§ WHAT IS BEING ASKED
Copy every line of the data below word for word, keeping the original line breaks.

Saved data entries:
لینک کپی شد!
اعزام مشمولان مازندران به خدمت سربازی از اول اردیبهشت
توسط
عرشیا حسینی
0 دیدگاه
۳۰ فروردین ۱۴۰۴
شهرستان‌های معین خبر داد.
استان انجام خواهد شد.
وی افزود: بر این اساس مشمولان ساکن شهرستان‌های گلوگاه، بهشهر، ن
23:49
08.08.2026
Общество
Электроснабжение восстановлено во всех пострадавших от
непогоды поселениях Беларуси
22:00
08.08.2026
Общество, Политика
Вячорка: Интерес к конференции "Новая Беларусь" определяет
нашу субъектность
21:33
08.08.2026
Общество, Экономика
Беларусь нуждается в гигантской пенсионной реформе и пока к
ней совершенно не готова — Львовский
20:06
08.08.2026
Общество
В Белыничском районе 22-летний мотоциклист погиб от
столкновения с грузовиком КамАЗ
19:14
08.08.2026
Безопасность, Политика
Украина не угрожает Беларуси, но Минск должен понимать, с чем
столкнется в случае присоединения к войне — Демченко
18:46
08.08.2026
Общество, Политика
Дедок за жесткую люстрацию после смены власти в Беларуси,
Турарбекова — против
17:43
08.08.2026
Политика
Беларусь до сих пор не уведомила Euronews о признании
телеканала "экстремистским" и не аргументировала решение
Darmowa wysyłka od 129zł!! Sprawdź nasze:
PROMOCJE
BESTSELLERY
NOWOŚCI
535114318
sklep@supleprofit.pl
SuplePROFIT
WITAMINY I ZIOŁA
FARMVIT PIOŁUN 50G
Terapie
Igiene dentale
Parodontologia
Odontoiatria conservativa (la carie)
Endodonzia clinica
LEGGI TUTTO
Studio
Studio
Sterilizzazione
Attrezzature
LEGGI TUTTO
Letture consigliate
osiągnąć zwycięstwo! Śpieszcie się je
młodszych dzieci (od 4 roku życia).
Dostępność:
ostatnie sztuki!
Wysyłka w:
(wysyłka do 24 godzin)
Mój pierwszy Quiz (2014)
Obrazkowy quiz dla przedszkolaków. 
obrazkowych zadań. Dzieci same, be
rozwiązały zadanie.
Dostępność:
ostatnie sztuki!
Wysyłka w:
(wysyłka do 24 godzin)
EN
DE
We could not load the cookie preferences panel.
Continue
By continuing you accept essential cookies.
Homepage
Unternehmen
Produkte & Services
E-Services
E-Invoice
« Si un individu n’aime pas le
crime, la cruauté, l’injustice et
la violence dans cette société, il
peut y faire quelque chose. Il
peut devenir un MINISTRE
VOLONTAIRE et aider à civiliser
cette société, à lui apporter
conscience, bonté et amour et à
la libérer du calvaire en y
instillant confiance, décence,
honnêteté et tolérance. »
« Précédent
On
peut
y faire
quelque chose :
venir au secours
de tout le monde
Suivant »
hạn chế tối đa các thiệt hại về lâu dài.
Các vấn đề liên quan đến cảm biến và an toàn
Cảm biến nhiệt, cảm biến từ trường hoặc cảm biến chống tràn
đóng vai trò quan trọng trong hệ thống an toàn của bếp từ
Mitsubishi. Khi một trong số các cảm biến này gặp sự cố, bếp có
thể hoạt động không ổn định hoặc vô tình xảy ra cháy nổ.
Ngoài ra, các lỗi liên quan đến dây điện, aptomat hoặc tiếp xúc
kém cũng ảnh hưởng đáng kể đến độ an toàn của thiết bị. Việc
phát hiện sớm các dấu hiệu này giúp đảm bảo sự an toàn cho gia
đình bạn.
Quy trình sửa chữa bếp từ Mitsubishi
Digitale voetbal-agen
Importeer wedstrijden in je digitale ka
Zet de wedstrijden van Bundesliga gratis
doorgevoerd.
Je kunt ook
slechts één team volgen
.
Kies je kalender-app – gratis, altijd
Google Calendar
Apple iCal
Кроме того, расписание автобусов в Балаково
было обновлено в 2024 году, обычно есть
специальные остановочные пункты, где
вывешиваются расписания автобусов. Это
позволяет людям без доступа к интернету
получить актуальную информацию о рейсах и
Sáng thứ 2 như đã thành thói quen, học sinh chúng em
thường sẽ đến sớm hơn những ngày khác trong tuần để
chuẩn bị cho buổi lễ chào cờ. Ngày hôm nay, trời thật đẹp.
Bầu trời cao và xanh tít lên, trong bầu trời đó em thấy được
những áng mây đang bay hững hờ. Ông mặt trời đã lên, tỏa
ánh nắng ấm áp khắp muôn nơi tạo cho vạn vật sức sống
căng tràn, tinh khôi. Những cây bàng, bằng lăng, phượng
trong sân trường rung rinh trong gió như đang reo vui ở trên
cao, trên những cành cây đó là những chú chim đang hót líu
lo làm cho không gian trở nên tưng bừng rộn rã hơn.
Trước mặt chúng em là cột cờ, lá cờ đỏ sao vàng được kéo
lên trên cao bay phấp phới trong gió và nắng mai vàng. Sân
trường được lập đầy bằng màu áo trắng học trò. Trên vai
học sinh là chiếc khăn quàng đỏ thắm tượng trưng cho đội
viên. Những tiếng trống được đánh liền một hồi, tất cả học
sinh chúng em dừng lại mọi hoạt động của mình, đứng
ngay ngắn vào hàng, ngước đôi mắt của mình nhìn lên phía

§ RESPONSE TO THE EXERCISE
لینک کپی شد!
اعزام مشمولان مازندران به خدمت سربازی از اول اردیبهشت
توسط
عرشیا حسینی
0 دیدگاه
۳۰ فروردین ۱۴۰۴
شهرستان‌های معین خبر داد.
استان انجام خواهد شد.
وی افزود: بر این اساس مشمولان ساکن شهرستان‌های گلوگاه، بهشهر، ن
23:49
08.08.2026
Общество
Электроснабжение восстановлено во всех пострадавших от
непогоды поселениях Беларуси
22:00
08.08.2026
Общество, Политика
Вячорка: Интерес к конференции "Новая Беларусь" определяет
нашу субъектность
21:33
08.08.2026
Общество, Экономика
Беларусь нуждается в гигантской пенсионной реформе и пока к
ней совершенно не готова — Львовский
20:06
08.08.2026
Общество
В Белыничском районе 22-летний мотоциклист погиб от
столкновения с грузовиком КамАЗ
19:14
08.08.2026
Безопасность, Политика
Украина не угрожает Беларуси, но Минск должен понимать, с чем
столкнется в случае присоединения к войне — Демченко
18:46
08.08.2026
Общество, Политика
Дедок за жесткую люстрацию после смены власти в Беларуси,
Турарбекова — против
17:43
08.08.2026
Политика
Беларусь до сих пор не уведомила Euronews о признании
телеканала "экстремистским" и не аргументировала решение
Darmowa wysyłka od 129zł!! Sprawdź nasze:
PROMOCJE
BESTSELLERY
NOWOŚCI
535114318
sklep@supleprofit.pl
SuplePROFIT
WITAMINY I ZIOŁA
FARMVIT PIOŁUN 50G
Terapie
Igiene dentale
Parodontologia
Odontoiatria conservativa (la carie)
Endodonzia clinica
LEGGI TUTTO
Studio
Studio
Sterilizzazione
Attrezzature
LEGGI TUTTO
Letture consigliate
osiągnąć zwycięstwo! Śpieszcie się je
młodszych dzieci (od 4 roku życia).
Dostępność:
ostatnie sztuki!
Wysyłka w:
(wysyłka do 24 godzin)
Mój pierwszy Quiz (2014)
Obrazkowy quiz dla przedszkolaków. 
obrazkowych zadań. Dzieci same, be
rozwiązały zadanie.
Dostępność:
ostatnie sztuki!
Wysyłka w:
(wysyłka do 24 godzin)
EN
DE
We could not load the cookie preferences panel.
Continue
By continuing you accept essential cookies.
Homepage
Unternehmen
Produkte & Services
E-Services
E-Invoice
« Si un individu n’aime pas le
crime, la cruauté, l’injustice et
la violence dans cette société, il
peut y faire quelque chose. Il
peut devenir un MINISTRE
VOLONTAIRE et aider à civiliser
cette société, à lui apporter
conscience, bonté et amour et à
la libérer du calvaire en y
instillant confiance, décence,
honnêteté et tolérance. »
« Précédent
On
peut
y faire
quelque chose :
venir au secours
de tout le monde
Suivant »
hạn chế tối đa các thiệt hại về lâu dài.
Các vấn đề liên quan đến cảm biến và an toàn
Cảm biến nhiệt, cảm biến từ trường hoặc cảm biến chống tràn
đóng vai trò quan trọng trong hệ thống an toàn của bếp từ
Mitsubishi. Khi một trong số các cảm biến này gặp sự cố, bếp có
thể hoạt động không ổn định hoặc vô tình xảy ra cháy nổ.
Ngoài ra, các lỗi liên quan đến dây điện, aptomat hoặc tiếp xúc
kém cũng ảnh hưởng đáng kể đến độ an toàn của thiết bị. Việc
phát hiện sớm các dấu hiệu này giúp đảm bảo sự an toàn cho gia
đình bạn.
Quy trình sửa chữa bếp từ Mitsubishi
Digitale voetbal-agen
Importeer wedstrijden in je digitale ka
Zet de wedstrijden van Bundesliga gratis
doorgevoerd.
Je kunt ook
slechts één team volgen
.
Kies je kalender-app – gratis, altijd
Google Calendar
Apple iCal
Кроме того, расписание автобусов в Балаково
было обновлено в 2024 году, обычно есть
специальные остановочные пункты, где
вывешиваются расписания автобусов. Это
позволяет людям без доступа к интернету
получить актуальную информацию о рейсах и
Sáng thứ 2 như đã thành thói quen, học sinh chúng em
thường sẽ đến sớm hơn những ngày khác trong tuần để
chuẩn bị cho buổi lễ chào cờ. Ngày hôm nay, trời thật đẹp.
Bầu trời cao và xanh tít lên, trong bầu trời đó em thấy được
những áng mây đang bay hững hờ. Ông mặt trời đã lên, tỏa
ánh nắng ấm áp khắp muôn nơi tạo cho vạn vật sức sống
căng tràn, tinh khôi. Những cây bàng, bằng lăng, phượng
trong sân trường rung rinh trong gió như đang reo vui ở trên
cao, trên những cành cây đó là những chú chim đang hót líu
lo làm cho không gian trở nên tưng bừng rộn rã hơn.
Trước mặt chúng em là cột cờ, lá cờ đỏ sao vàng được kéo
lên trên cao bay phấp phới trong gió và nắng mai vàng. Sân
trường được lập đầy bằng màu áo trắng học trò. Trên vai
học sinh là chiếc khăn quàng đỏ thắm tượng trưng cho đội
viên. Những tiếng trống được đánh liền một hồi, tất cả học
sinh chúng em dừng lại mọi hoạt động của mình, đứng
ngay ngắn vào hàng, ngước đôi mắt của mình nhìn lên phía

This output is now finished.